HAMPTON ROADS, Va. - COVID-19 continues to cause problems as people lose jobs, lose lives and have fear about the future.
Mental health, substance abuse and difficulties with fear and isolation continue to plague our communities as a result of the pandemic.
The Commonwealth of Virginia, along with the help of the federal government, created a program to provide a way for Virginians to get help, resources and answers.
Virginia C.O.P.E.S. stands for Compassionate, Optimistic, Person-centered, Empowering and Support.
State officials said VA C.O.P.E.S is available to all Virginia residents who may be struggling to cope with the effects of and circumstances surrounding the pandemic, such as isolation, fear, grief and anxiety. Counselors are prepared to refer and provide additional information to people who call or text.
Officials said it should not be used as an emergency or suicide hotline.

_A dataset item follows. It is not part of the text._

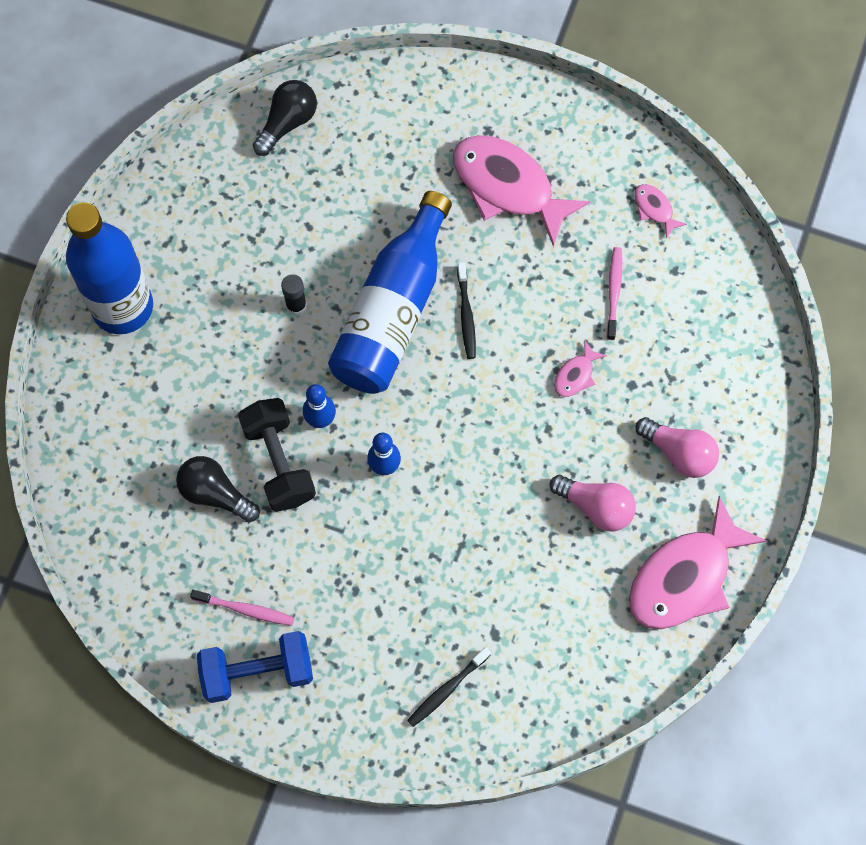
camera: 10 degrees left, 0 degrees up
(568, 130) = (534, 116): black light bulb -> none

Kristen Tully is the Deputy Director of the program and runs a Warmline. It is similar to a hotline that’s open 24/7, but the Warmline has limited operating hours from 9 a.m. to 9 p.m. on weekdays and 5 p.m. to 9 p.m. on weekends.
Tully said they have received calls and text messages from men, women and kids of all ages and backgrounds reaching out for help for different reasons.
“We have parents calling; we have youth calling,” said Tully.
She said teens and older adults have called about issues with depression and isolation, and some have called about the loss of a loved one to COVID-19.
She said recently they saw a surge in people calling with questions on how to have a safe holiday gathering.
Tully said they saw a spike in calls this month.
She said they have had 1,033 calls since the program started in June. In the month of November, they had 373 calls.
She said with an unpredictable future and unusual holiday season approaching, they expect that number to rise even more.
“We do anticipate a rise in calls surrounding anxiety and how to mitigate stressors surrounding the holidays,” said Tully.
VA C.O.P.E.S can be reached by phone or text at 877-349-6428. Spanish-speaking counselors are available.
They said the Warmline can be used to provide peer support, to help you identify coping strategies, local area resources and support groups, allow you to vent (without bias), etc. to support your overall, and specifically, your mental health well-being.
A Warmline is not a hotline, which is for individuals in need of emergency services. If you are in crisis, please call the National Crisis Hotline at 1-800-273-8255, or 911.